EXERCISE BRIEF:
Copy out every line of the listing below word for word, keeping each line's text, order, and line breaks unchanged.

┌──

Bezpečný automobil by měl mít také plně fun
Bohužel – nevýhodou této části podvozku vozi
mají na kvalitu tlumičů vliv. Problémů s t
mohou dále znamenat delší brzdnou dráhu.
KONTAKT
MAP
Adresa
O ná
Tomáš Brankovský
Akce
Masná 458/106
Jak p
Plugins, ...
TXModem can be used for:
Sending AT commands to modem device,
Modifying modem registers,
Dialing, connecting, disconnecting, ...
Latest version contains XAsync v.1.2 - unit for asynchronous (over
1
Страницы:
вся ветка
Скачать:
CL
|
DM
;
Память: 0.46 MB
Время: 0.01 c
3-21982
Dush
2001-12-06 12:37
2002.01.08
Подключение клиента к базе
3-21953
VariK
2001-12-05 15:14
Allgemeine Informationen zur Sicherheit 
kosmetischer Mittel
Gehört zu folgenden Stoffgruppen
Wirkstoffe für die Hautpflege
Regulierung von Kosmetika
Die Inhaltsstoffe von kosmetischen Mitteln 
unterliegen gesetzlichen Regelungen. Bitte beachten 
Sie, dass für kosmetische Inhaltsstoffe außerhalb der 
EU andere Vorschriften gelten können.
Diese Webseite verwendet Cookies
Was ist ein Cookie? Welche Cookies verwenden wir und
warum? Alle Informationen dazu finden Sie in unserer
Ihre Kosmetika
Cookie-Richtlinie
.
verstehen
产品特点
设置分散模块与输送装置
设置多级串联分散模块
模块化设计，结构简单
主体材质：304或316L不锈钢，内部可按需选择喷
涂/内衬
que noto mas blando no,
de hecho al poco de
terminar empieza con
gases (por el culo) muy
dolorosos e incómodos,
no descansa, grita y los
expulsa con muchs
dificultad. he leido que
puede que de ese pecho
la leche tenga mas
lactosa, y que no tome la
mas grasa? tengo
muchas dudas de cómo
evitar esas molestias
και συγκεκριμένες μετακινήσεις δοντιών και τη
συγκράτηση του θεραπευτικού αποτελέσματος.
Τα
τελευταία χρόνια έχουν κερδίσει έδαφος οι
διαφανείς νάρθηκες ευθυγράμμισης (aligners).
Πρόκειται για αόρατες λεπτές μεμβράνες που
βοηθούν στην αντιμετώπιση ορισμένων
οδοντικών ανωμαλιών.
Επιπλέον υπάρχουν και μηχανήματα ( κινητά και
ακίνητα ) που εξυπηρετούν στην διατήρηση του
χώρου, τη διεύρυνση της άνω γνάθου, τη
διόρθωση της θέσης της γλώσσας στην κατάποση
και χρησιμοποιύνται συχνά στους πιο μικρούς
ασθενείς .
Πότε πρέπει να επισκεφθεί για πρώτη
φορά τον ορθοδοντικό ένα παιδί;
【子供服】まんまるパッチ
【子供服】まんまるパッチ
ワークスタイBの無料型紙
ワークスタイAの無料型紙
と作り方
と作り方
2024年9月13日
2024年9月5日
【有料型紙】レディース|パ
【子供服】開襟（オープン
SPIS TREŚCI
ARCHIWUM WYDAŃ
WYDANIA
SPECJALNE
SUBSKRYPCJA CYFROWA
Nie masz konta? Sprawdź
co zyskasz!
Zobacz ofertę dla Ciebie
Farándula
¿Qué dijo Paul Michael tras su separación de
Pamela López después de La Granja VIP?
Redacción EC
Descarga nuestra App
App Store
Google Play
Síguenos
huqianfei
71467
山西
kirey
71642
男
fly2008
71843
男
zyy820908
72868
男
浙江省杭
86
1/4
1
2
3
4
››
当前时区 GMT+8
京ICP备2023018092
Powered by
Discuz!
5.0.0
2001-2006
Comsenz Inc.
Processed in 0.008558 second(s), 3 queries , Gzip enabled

└──

ANSWER TO THE EXERCISE:
Bezpečný automobil by měl mít také plně fun
Bohužel – nevýhodou této části podvozku vozi
mají na kvalitu tlumičů vliv. Problémů s t
mohou dále znamenat delší brzdnou dráhu.
KONTAKT
MAP
Adresa
O ná
Tomáš Brankovský
Akce
Masná 458/106
Jak p
Plugins, ...
TXModem can be used for:
Sending AT commands to modem device,
Modifying modem registers,
Dialing, connecting, disconnecting, ...
Latest version contains XAsync v.1.2 - unit for asynchronous (over
1
Страницы:
вся ветка
Скачать:
CL
|
DM
;
Память: 0.46 MB
Время: 0.01 c
3-21982
Dush
2001-12-06 12:37
2002.01.08
Подключение клиента к базе
3-21953
VariK
2001-12-05 15:14
Allgemeine Informationen zur Sicherheit 
kosmetischer Mittel
Gehört zu folgenden Stoffgruppen
Wirkstoffe für die Hautpflege
Regulierung von Kosmetika
Die Inhaltsstoffe von kosmetischen Mitteln 
unterliegen gesetzlichen Regelungen. Bitte beachten 
Sie, dass für kosmetische Inhaltsstoffe außerhalb der 
EU andere Vorschriften gelten können.
Diese Webseite verwendet Cookies
Was ist ein Cookie? Welche Cookies verwenden wir und
warum? Alle Informationen dazu finden Sie in unserer
Ihre Kosmetika
Cookie-Richtlinie
.
verstehen
产品特点
设置分散模块与输送装置
设置多级串联分散模块
模块化设计，结构简单
主体材质：304或316L不锈钢，内部可按需选择喷
涂/内衬
que noto mas blando no,
de hecho al poco de
terminar empieza con
gases (por el culo) muy
dolorosos e incómodos,
no descansa, grita y los
expulsa con muchs
dificultad. he leido que
puede que de ese pecho
la leche tenga mas
lactosa, y que no tome la
mas grasa? tengo
muchas dudas de cómo
evitar esas molestias
και συγκεκριμένες μετακινήσεις δοντιών και τη
συγκράτηση του θεραπευτικού αποτελέσματος.
Τα
τελευταία χρόνια έχουν κερδίσει έδαφος οι
διαφανείς νάρθηκες ευθυγράμμισης (aligners).
Πρόκειται για αόρατες λεπτές μεμβράνες που
βοηθούν στην αντιμετώπιση ορισμένων
οδοντικών ανωμαλιών.
Επιπλέον υπάρχουν και μηχανήματα ( κινητά και
ακίνητα ) που εξυπηρετούν στην διατήρηση του
χώρου, τη διεύρυνση της άνω γνάθου, τη
διόρθωση της θέσης της γλώσσας στην κατάποση
και χρησιμοποιύνται συχνά στους πιο μικρούς
ασθενείς .
Πότε πρέπει να επισκεφθεί για πρώτη
φορά τον ορθοδοντικό ένα παιδί;
【子供服】まんまるパッチ
【子供服】まんまるパッチ
ワークスタイBの無料型紙
ワークスタイAの無料型紙
と作り方
と作り方
2024年9月13日
2024年9月5日
【有料型紙】レディース|パ
【子供服】開襟（オープン
SPIS TREŚCI
ARCHIWUM WYDAŃ
WYDANIA
SPECJALNE
SUBSKRYPCJA CYFROWA
Nie masz konta? Sprawdź
co zyskasz!
Zobacz ofertę dla Ciebie
Farándula
¿Qué dijo Paul Michael tras su separación de
Pamela López después de La Granja VIP?
Redacción EC
Descarga nuestra App
App Store
Google Play
Síguenos
huqianfei
71467
山西
kirey
71642
男
fly2008
71843
男
zyy820908
72868
男
浙江省杭
86
1/4
1
2
3
4
››
当前时区 GMT+8
京ICP备2023018092
Powered by
Discuz!
5.0.0
2001-2006
Comsenz Inc.
Processed in 0.008558 second(s), 3 queries , Gzip enabled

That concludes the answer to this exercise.